Nunca se produziu tanto vinho no Brasil. Segundo a Organização Internacional da Vinha e do Vinho (OIV), foram 340 milhões de litros só em 2017. É um crescimento de 169% em relação ao ano anterior, que aparece justamente no ano em que a tradicional produção europeia declinou, animando ainda mais os produtores nacionais. O Instituto Brasileiro do Vinho (Ibravin) explica, no entanto, que grande parte desse indicador reflete a recuperação da produção gaúcha, que quebrou em 2016. Mas o número também impacta os negócios do Vale do São Francisco. Só a vinícola pernambucana Rio Sol fabricou 900 mil garrafas a mais que o normal em 2017. E a expectativa é elevar ainda mais esta produção neste ano.

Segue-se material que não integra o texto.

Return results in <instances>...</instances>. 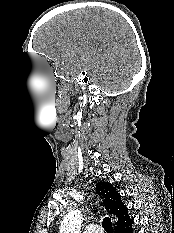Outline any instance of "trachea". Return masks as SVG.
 <instances>
[{
  "label": "trachea",
  "instance_id": "3493384b",
  "mask_svg": "<svg viewBox=\"0 0 174 233\" xmlns=\"http://www.w3.org/2000/svg\"><path fill=\"white\" fill-rule=\"evenodd\" d=\"M102 225L107 233H114L113 232V227L111 223V219L109 217H105L103 219Z\"/></svg>",
  "mask_w": 174,
  "mask_h": 233
}]
</instances>
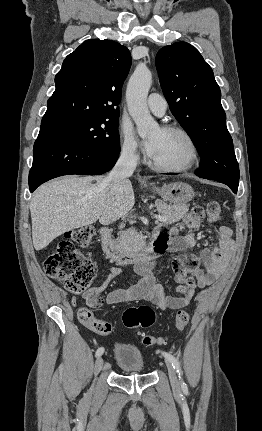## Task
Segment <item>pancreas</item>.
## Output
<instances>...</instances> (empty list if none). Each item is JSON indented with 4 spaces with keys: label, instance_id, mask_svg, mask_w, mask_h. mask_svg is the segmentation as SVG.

Segundo a OIV, a produção mundial de vinho caiu 8,6%, ficando em 250 bilhões de litros em 2017, o nível mais baixo desde 1957. O recuo reflete a queda de 14,6% dos vinhedos europeus, afetados por condições climáticas rigorosas. Porém, passou longe da América do Sul. Afinal, o clima adverso já havia passado por aqui ano anterior, com o El Niño. “Como estamos em hemisférios diferentes, temos períodos diferentes de colheita. Por isso, a Europa teve quebra de safra em 2017. Já nós sofremos em 2016”, explicou o diretor técnico do Ibravin, Leocir Botegga, lembrando que, naquele ano, a produção do Rio Grande do Sul, que representa 90% do mercado nacional de vinhos, quebrou devido à incidência de geadas e granizos. “Já em 2017, tivemos a maior safra de todos os tempos. Recuperamos as perdas de 2016 e ainda crescemos um pouco em relação à média histórica”, disse Bottega.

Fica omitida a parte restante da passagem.